A spontaneous smile spread over La Foscarina's face, born in her eyes, which glowed as if they really had beheld the vision of the beautiful dead.
"Do you know, Perdita," resumed Stelio, after a moment's pause, during which both gazed at a file of small boats filled with fruit, floating upon the water like great baskets, "do you know anything about a particularly pretty detail in the chronicles of the Doges? The Doge's wife, to meet the expenses of her robes of ceremony, enjoyed a certain percentage of the tax on fruit. Does not this seem delightfully appropriate? The fruits of these isles clothed her in gold and crowned her with pearls! Pomona paying tribute to Arachne! an allegory that Paolo Veronese might well have painted on the dome of the Vestiario. When I conjure up the figure of the noble lady, tall and erect in her high, jeweled buskins, it pleases me to think that something fresh and rustic is connected with the rich folds of her heavy brocade: the tribute of the fruits. What a savor this seems to add to her magnificence! Only fancy, my friend, that these figs and grapes of the new-come Autumn are the price of the golden robe that covers the dead Summer."

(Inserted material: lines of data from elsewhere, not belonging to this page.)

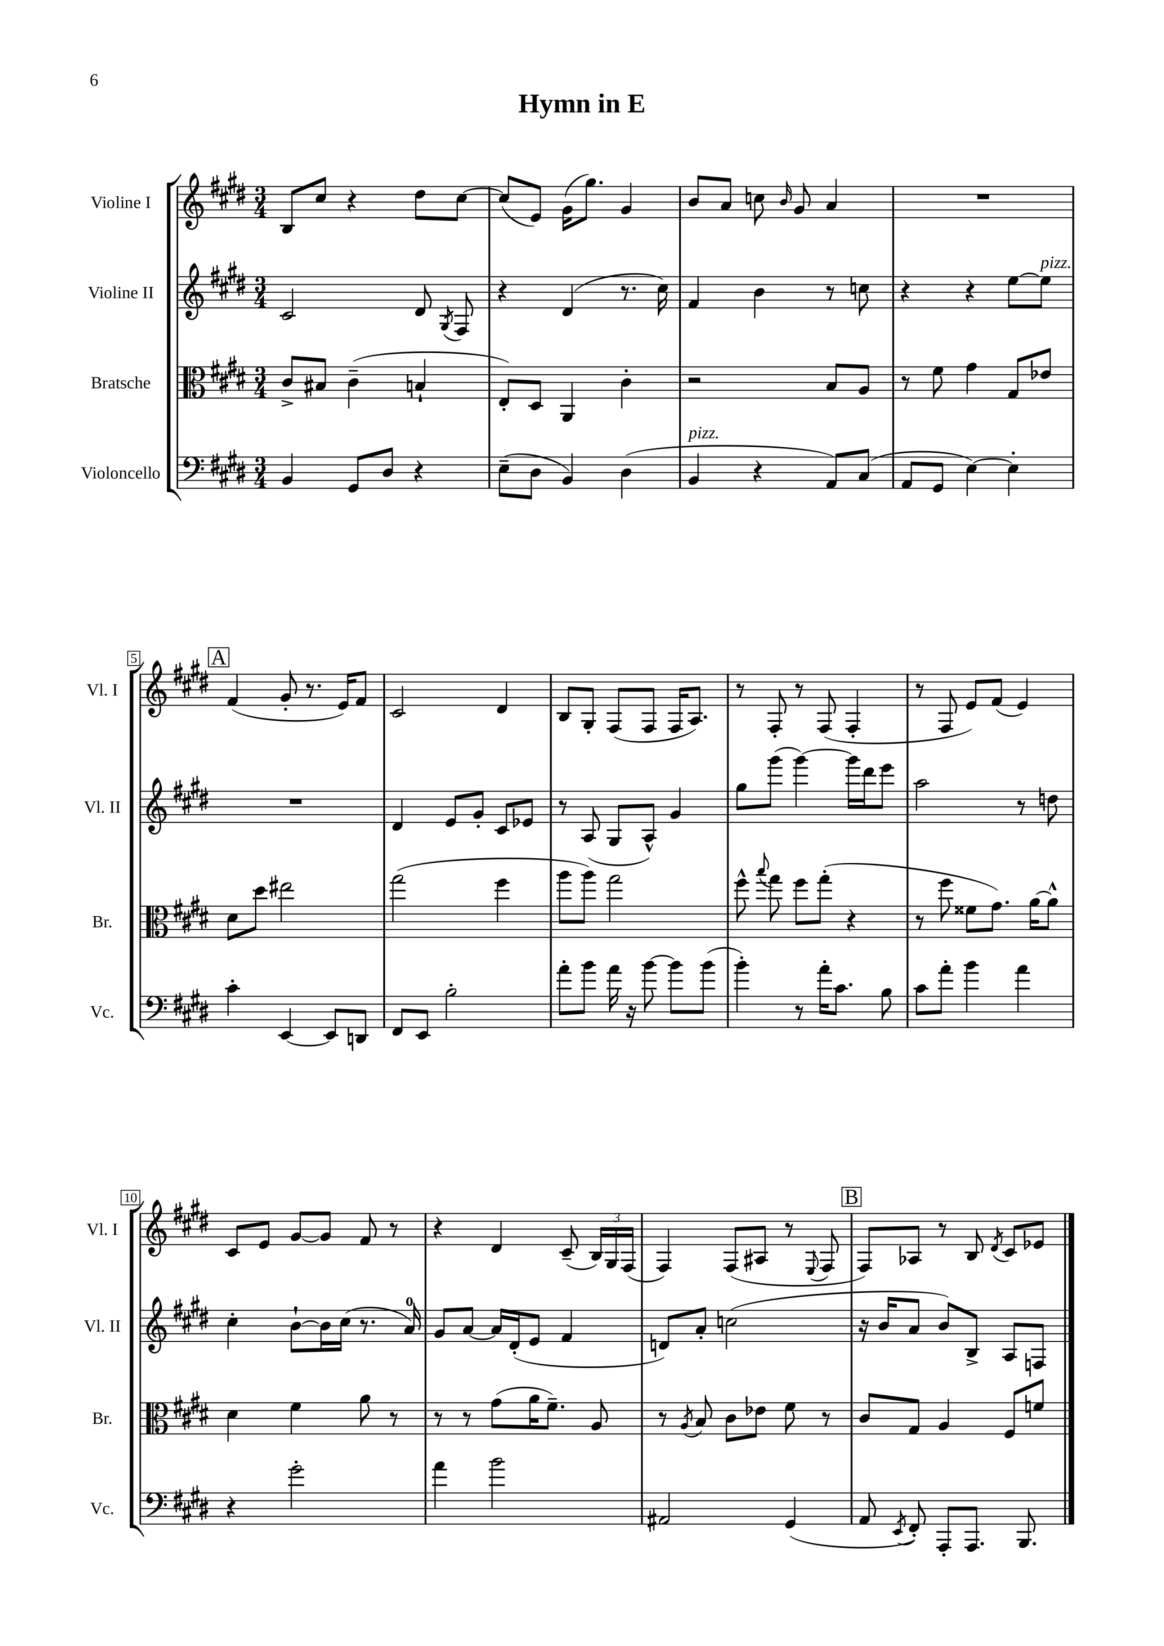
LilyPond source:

\header { title = "Hymn in E" }
<<
\new StaffGroup <<
\new Staff = "s0" \with { instrumentName = "Violine I" shortInstrumentName = "Vl. I" } {
    \clef treble \key e \major \numericTimeSignature \time 3/4
    \autoBeamOff b8[ cis''8] r4 dis''8[ cis''8]~ |
    cis''8[( e'8]) gis'16[( gis''8.]) gis'4 |
    b'8[ a'8] c''8 \grace { b'16 } gis'8 a'4 |
    R2. |
    \mark \markup { \box "A" } fis'4( gis'8-. r8. e'16[) fis'8] |
    cis'2 dis'4 |
    b8[ gis8]-. fis8[( fis8] fis16[ a8.]) |
    r8 fis8-. r8 fis8( fis4-. |
    r8 fis8 e'8[) fis'8]( e'4) |
    cis'8[ e'8] gis'8[~ gis'8] fis'8 r8 |
    r4 dis'4 cis'8--( \tuplet 3/2 { b16[) gis16 fis16]( } |
    fis4) fis8[( ais8] r8 \appoggiatura { e8 } fis8 |
    \mark \markup { \box "B" } fis8[) aes8] r8 b8 \acciaccatura { dis'8 } cis'8[ ees'8] \bar "|." |
}
\new Staff = "s1" \with { instrumentName = "Violine II" shortInstrumentName = "Vl. II" } {
    \clef treble \key e \major \numericTimeSignature \time 3/4
    \autoBeamOff cis'2 dis'8 \acciaccatura { gis8 } fis8 |
    r4 dis'4( r8. cis''16) |
    fis'4 b'4 r8 c''8 |
    r4 r4 e''8[~ e''8]^\markup { \italic "pizz." } |
    \mark \markup { \box "A" } R2. |
    dis'4 e'8[ gis'8]-. cis'8[ ees'8] |
    r8 a8( gis8[ a8]-^) gis'4 |
    gis''8[ gis'''8]( gis'''4~) gis'''16[ dis'''16 e'''8] |
    a''2 r8 d''8 |
    cis''4-. b'8[~-! b'16 cis''16]( r8. a'16-0) |
    gis'8[ a'8]~ a'16[ dis'16-.( e'8] fis'4 |
    d'8[) a'8]-. c''2( |
    \mark \markup { \box "B" } r16 b'16[ a'8] b'8[) b8]-> a8[ f8] \bar "|." |
}
\new Staff = "s2" \with { instrumentName = "Bratsche" shortInstrumentName = "Br." } {
    \clef alto \key e \major \numericTimeSignature \time 3/4
    \autoBeamOff cis'8[-> bis8] cis'4--( b4-! |
    e8[-.) dis8] a,4 cis'4-. |
    r2 b8[ a8] |
    r8 fis'8 gis'4 gis8[ ees'8] |
    \mark \markup { \box "A" } dis'8[ dis''8] eis''2 |
    gis''2( fis''4 |
    a''8[ a''8]) gis''2 |
    fis''8-^ \appoggiatura { b''8 } gis''8 fis''8[ gis''8]-.( r4 |
    r8 fis''8 fisis'8[ gis'8.]) a'16[~ a'8]-^ |
    dis'4 fis'4 a'8 r8 |
    r8 r8 gis'8[( a'16 fis'8.]--) a8 |
    r8 \acciaccatura { a8 } b8 cis'8[ ees'8] fis'8 r8 |
    \mark \markup { \box "B" } cis'8[ gis8] a4 fis8[ f'8] \bar "|." |
}
\new Staff = "s3" \with { instrumentName = "Violoncello" shortInstrumentName = "Vc." } {
    \clef bass \key e \major \numericTimeSignature \time 3/4
    \autoBeamOff b,4 gis,8[ dis8] r4 |
    e8[--( dis8] b,4) dis4( |
    b,4^\markup { \italic "pizz." } r4 a,8[) cis8]( |
    a,8[ gis,8] e4~) e4-. |
    \mark \markup { \box "A" } cis'4-. e,4~ e,8[ d,8] |
    fis,8[ e,8] b2-. |
    a'8[-. b'8] a'16 r16 b'8~ b'8[ b'8]( |
    b'4-.) r8 a'16[-. cis'8.] b8 |
    cis'8[ a'8]-. b'4 a'4 |
    r4 gis'2-. |
    a'4 b'2 |
    ais,2 gis,4( |
    \mark \markup { \box "B" } a,8 \acciaccatura { e,8 } fis,8-.) a,,8[-. a,,8.] b,,8. \bar "|." |
}
>>
>>
\layout { \context { \Score \override BarNumber.stencil = #(make-stencil-boxer 0.1 0.3 ly:text-interface::print) } }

"What delightful fancies, Stelio!" said La Foscarina, whose face became young again when she smiled, as a child to whom one shows a picture-book. "Who was it that once called you the Image-maker?"
"Ah—images!" said the poet, his fancy warming. "In Venice, just as one feels everything to a musical rhythm, so he thinks of everything in poetic imagery. They come to us from everywhere, innumerable, diverse, more real and living to our minds than the persons we elbow in these narrow streets. In studying them, we can lose ourselves in the depths of their haunting eyes, and divine, by the curve of their lips, what they would say to us. Some art tyrannical as imperious mistresses, and hold us long beneath the yoke of their power. Others are enfolded in a veil, like timid virgins, or are tightly swaddled, like infants; and only he that knows how to rend their veils can lead them to the perfect life. This morning, when I awakened, my soul was filled with images; it was like a beautiful tree with its branches laden with chrysalides."
He paused, with a laugh.
"If they come forth from their prison to-night," he added, "I am saved; if they do not, I am lost!"
"Lost?" said La Foscarina, gazing earnestly at him, with eyes so full of confidence that his heart went out to her in gratitude. "No, Stelio, you will not lose yourself. You are always sure of yourself; you bear your own destiny in your hands. I think your mother never could have felt any apprehension on your account, even in the most serious circumstances. Is not that true? Pride is the only thing that makes your heart falter."